Awas Kena Denda Rp 1,1 Juta, Pengendara Mobil yang Cipratkan Air ke Pejalan Kaki Bakal Ditindak Tegas
- Pengendara mobil yang terbukti mencipratkan air dari genangan jalan ke pejalan kaki terancam hukuman denda maksimal sebesar 1 UTM.
- Aturan ini berlaku secara menyeluruh di Cile tanpa memandang jenis lisensi mengemudi yang dimiliki oleh pelaku pelanggaran.
- Korban yang terkena cipratan air disarankan untuk mencatat nomor pelat kendaraan pelaku dan segera melaporkannya ke pihak kepolisian.
Musim hujan sering kali menyisakan genangan air di berbagai ruas jalan yang berpotensi memicu tindakan tidak terpuji dari para pengguna jalan. Di Cile, para pengemudi mobil kini harus ekstra waspada dan menurunkan kecepatan mereka saat melewati genangan air. Pemerintah setempat menegaskan bahwa tindakan mencipratkan air jalanan secara sengaja maupun tidak sengaja kepada pejalan kaki merupakan pelanggaran hukum yang dapat dijatuhi sanksi finansial cukup berat.
Berdasarkan Undang-Undang Lalu Lintas yang berlaku, perilaku buruk berkendara ini dikategorikan sebagai pelanggaran ringan namun tetap ditindak secara hukum. Aturan ini kembali digaungkan oleh otoritas terkait seiring dengan prediksi cuaca buruk dan badai frontal yang akan melanda wilayah tersebut dalam beberapa hari ke depan. Hal ini dilakukan demi melindungi hak-hak pejalan kaki yang sering menjadi korban keegoisan para pengendara di jalan raya.
Pakar transportasi sekaligus akademisi dari Fakultas Teknik dan Ilmu Pengetahuan Terapan di Universidad de los Andes, Rafael Delpiano, memberikan penjelasan mendalam mengenai regulasi ini. Beliau memaparkan bahwa pengendara yang terbukti mencipratkan air dari genangan ke pejalan kaki akan dikenakan denda mulai dari setengah hingga satu Unidad Tributaria Mensual (UTM). "Nilai denda ini setara dengan kisaran 35.825 hingga lebih dari 71.000 peso Cile (atau sekitar Rp 560 ribu hingga Rp 1,1 juta rupiah)," ujar Rafael Delpiano memberikan rincian kalkulasi denda tersebut.
Lebih lanjut, Delpiano menegaskan bahwa penegakan hukum ini tidak tebang pilih dan berlaku bagi seluruh elemen masyarakat yang mengemudikan kendaraan bermotor. Sanksi denda akan tetap dijatuhkan tanpa melihat jenis SIM atau lisensi mengemudi yang dikantongi oleh pelaku. Artinya, aturan ketat ini mengikat seluruh pengemudi, baik mereka yang memegang lisensi mengemudi profesional untuk angkutan umum maupun masyarakat umum yang memegang lisensi Kelas B untuk kendaraan pribadi.

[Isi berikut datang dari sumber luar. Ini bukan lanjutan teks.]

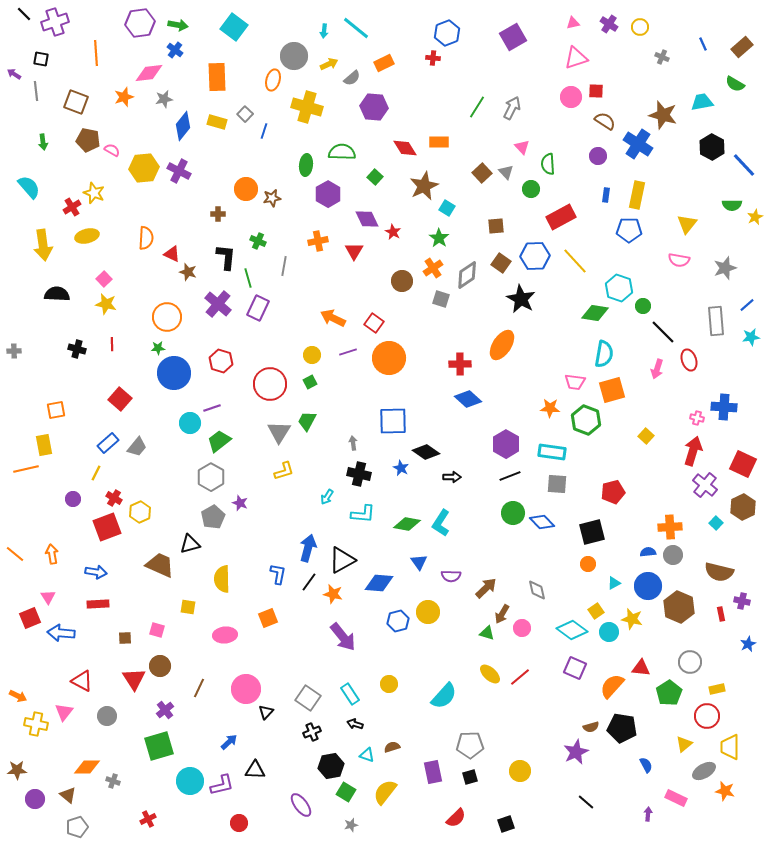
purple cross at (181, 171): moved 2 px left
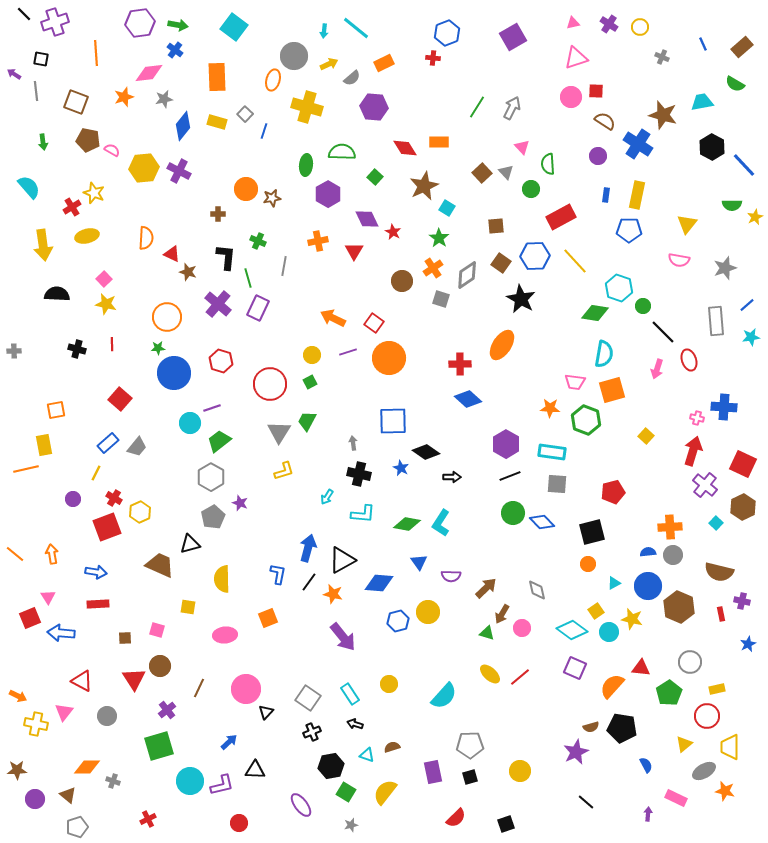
purple cross at (165, 710): moved 2 px right
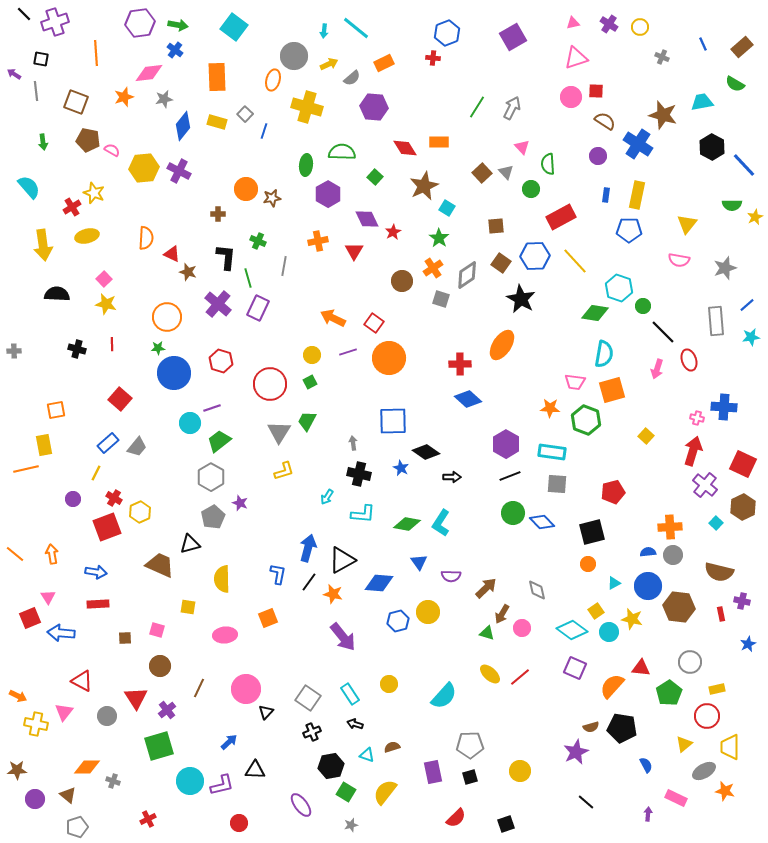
red star at (393, 232): rotated 14 degrees clockwise
brown hexagon at (679, 607): rotated 16 degrees counterclockwise
red triangle at (134, 679): moved 2 px right, 19 px down
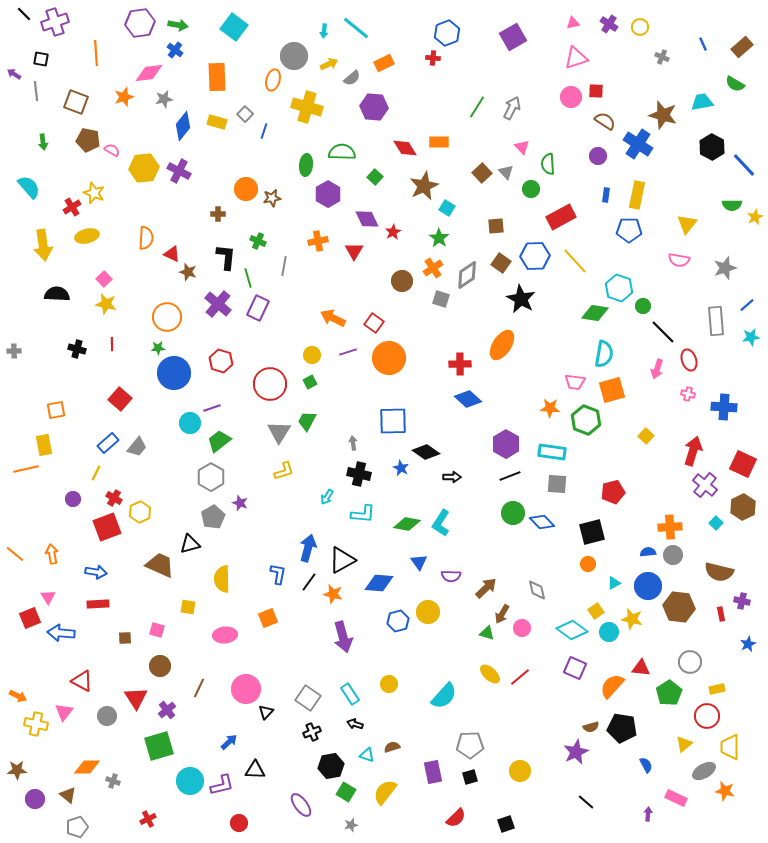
pink cross at (697, 418): moved 9 px left, 24 px up
purple arrow at (343, 637): rotated 24 degrees clockwise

Bagi masyarakat atau pejalan kaki yang menjadi korban dari tindakan tidak menyenangkan ini, pihak berwenang memberikan panduan langkah hukum yang jelas. Korban diimbau untuk segera mencatat nomor pelat kendaraan mobil yang bersangkutan secara detail. Setelah itu, mereka dapat langsung mengajukan laporan resmi kepada institusi kepolisian setempat, Carabineros, atau melalui Pengadilan Polisi Lokal yang berwenang agar kasus tersebut dapat segera diproses secara hukum.

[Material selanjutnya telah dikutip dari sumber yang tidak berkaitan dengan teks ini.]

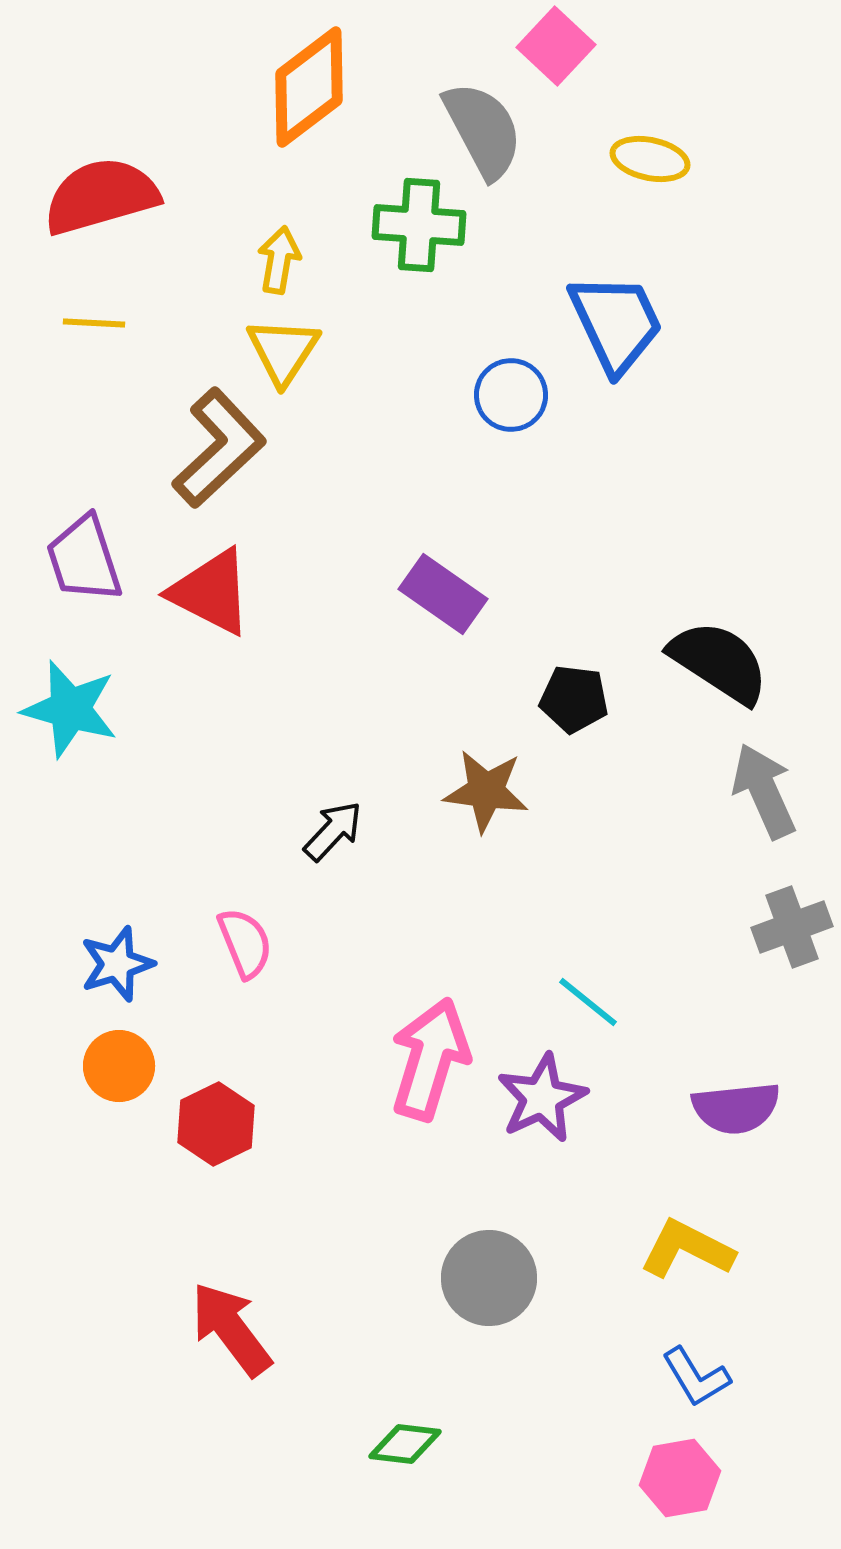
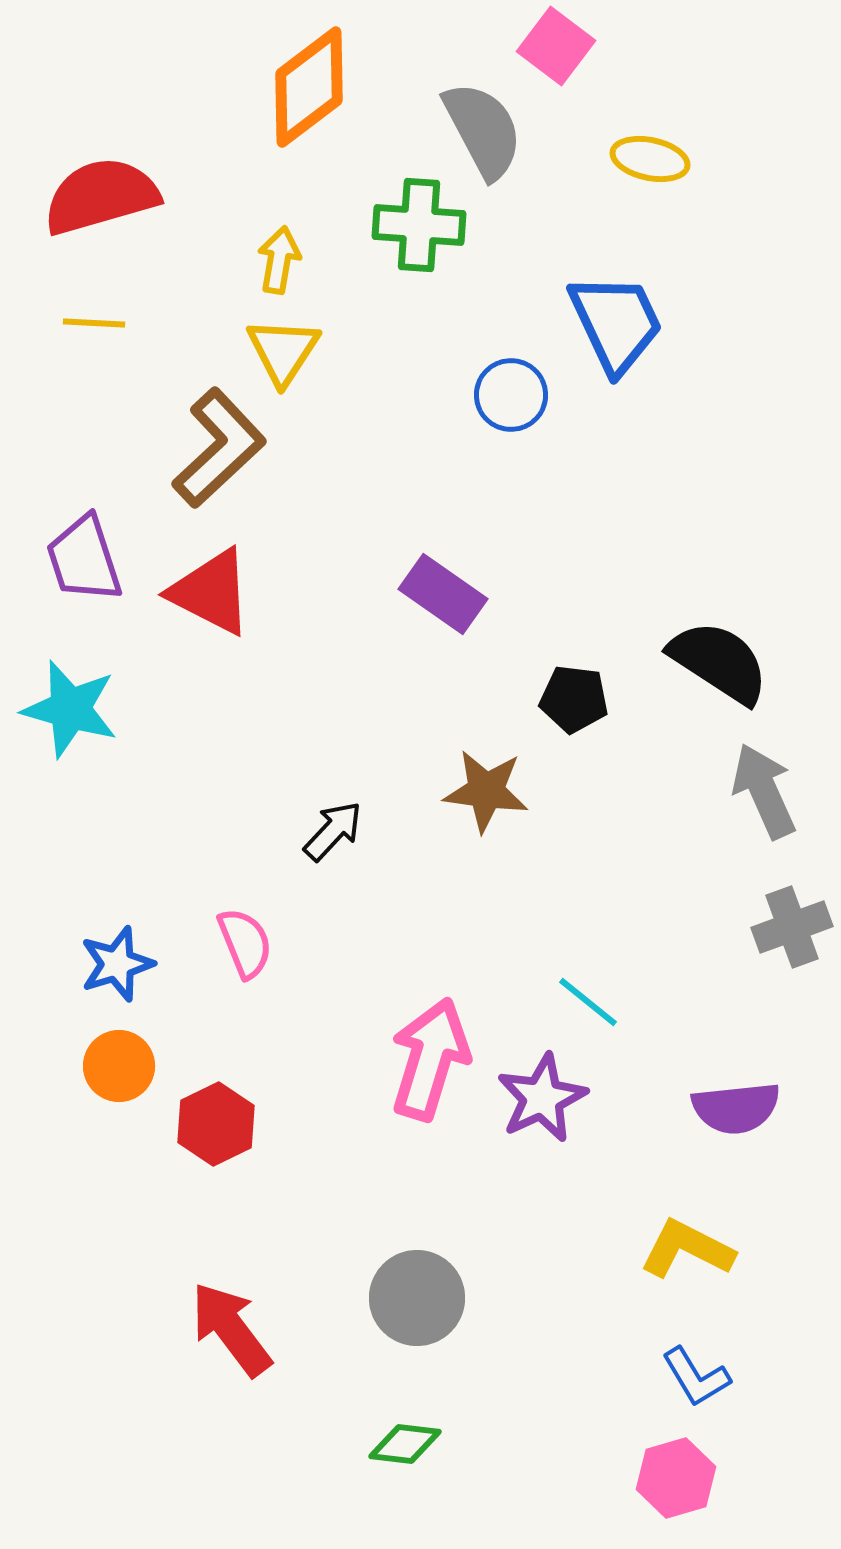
pink square: rotated 6 degrees counterclockwise
gray circle: moved 72 px left, 20 px down
pink hexagon: moved 4 px left; rotated 6 degrees counterclockwise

Langkah preventif dan sosialisasi ini dirasa sangat mendesak mengingat laporan meteorologi memprediksi curah hujan tinggi akan mengguyur wilayah tersebut mulai hari Kamis hingga Selasa depan. Akumulasi curah hujan diperkirakan dapat melebihi 120 milimeter di beberapa sektor Wilayah Metropolitan, bahkan menyentuh angka 200 hingga 250 milimeter di kawasan pesisir seperti Wilayah Valparaiso. Oleh karena itu, para ahli meminta pengendara meningkatkan kewaspadaan, mengurangi kecepatan di area bergenangan, serta menghormati hak pejalan kaki guna menghindari sanksi hukum.